__Document section__
Mechanical Camera

I have a Fuji X-Pro 2. It is an outstanding digital camera. I expect it to last more than five years, maybe ten years. I’d be very surprised at 20 years. Wires and circuit boards start to degrade. Individual resistors and components drop dead. While it works it is very good. It is the first digital camera I’ve had that had enough resolution, and a kind of filmic imagery, to NOT be waiting for the next version. It is enough.

I have two Canon P rangefinder cameras. Both are from the late end of production, one from 1954 and one from 1956. One has a slight crease in the metal foil shutter curtain, barely visible, but fully functional. The second is perfect mechanically, with very slight brassing of some of the metal, as if buffed by a soft cloth for 60 years.

 

 

The lenses for this camera are interchangeable, and mechanically interlock to connect and focus. The viewfinder accommodates 35mm, 50mm and 100mm lenses with pre-set frames in the viewfinder. Other focal lengths you add a viewfinder to the flash bracket on top or guess. Mostly the viewfinder is clear and well lit, though there is a slight fading of the frame lines. No batteries, no electronics at all. Put film in it and a lens on the front and this 62-year-old body takes images. There’s an invulnerability to this creation. No wires to break loose, no circuit board to fail, all the pieces are completely visible and can be cleaned, adjusted, lubricated, replaced, repaired.

__Dataset section__

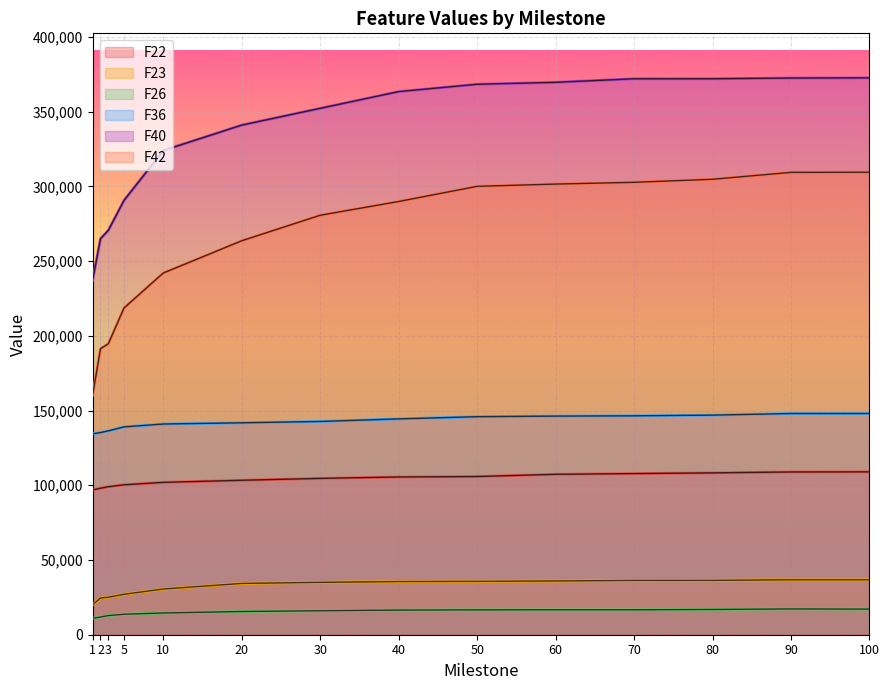

Is the value of F42 at 60 greater than the value of F23 at 80?

Yes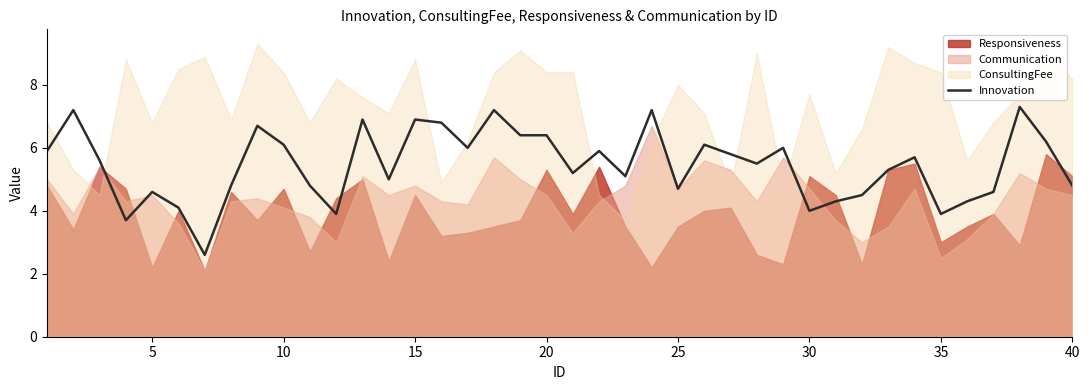

Approximately how many times larger is the value at 5 compared to 14?

1.0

__Written task 1__
In the mechanical camera text, what years are the two Canon P rangefinder cameras from?
__Written task 2__
List every action the mechanical camera text says can be done to the pieces of the Canon P body.
__Written task 3__
Duplicate everything from "Mechanical Camera" down to "It is enough." in the mechanical camera text.

__Expected output 1__
One is from 1954 and the other is from 1956.

__Expected output 2__
Cleaned, adjusted, lubricated, replaced, repaired

__Expected output 3__
Mechanical Camera

I have a Fuji X-Pro 2. It is an outstanding digital camera. I expect it to last more than five years, maybe ten years. I’d be very surprised at 20 years. Wires and circuit boards start to degrade. Individual resistors and components drop dead. While it works it is very good. It is the first digital camera I’ve had that had enough resolution, and a kind of filmic imagery, to NOT be waiting for the next version. It is enough.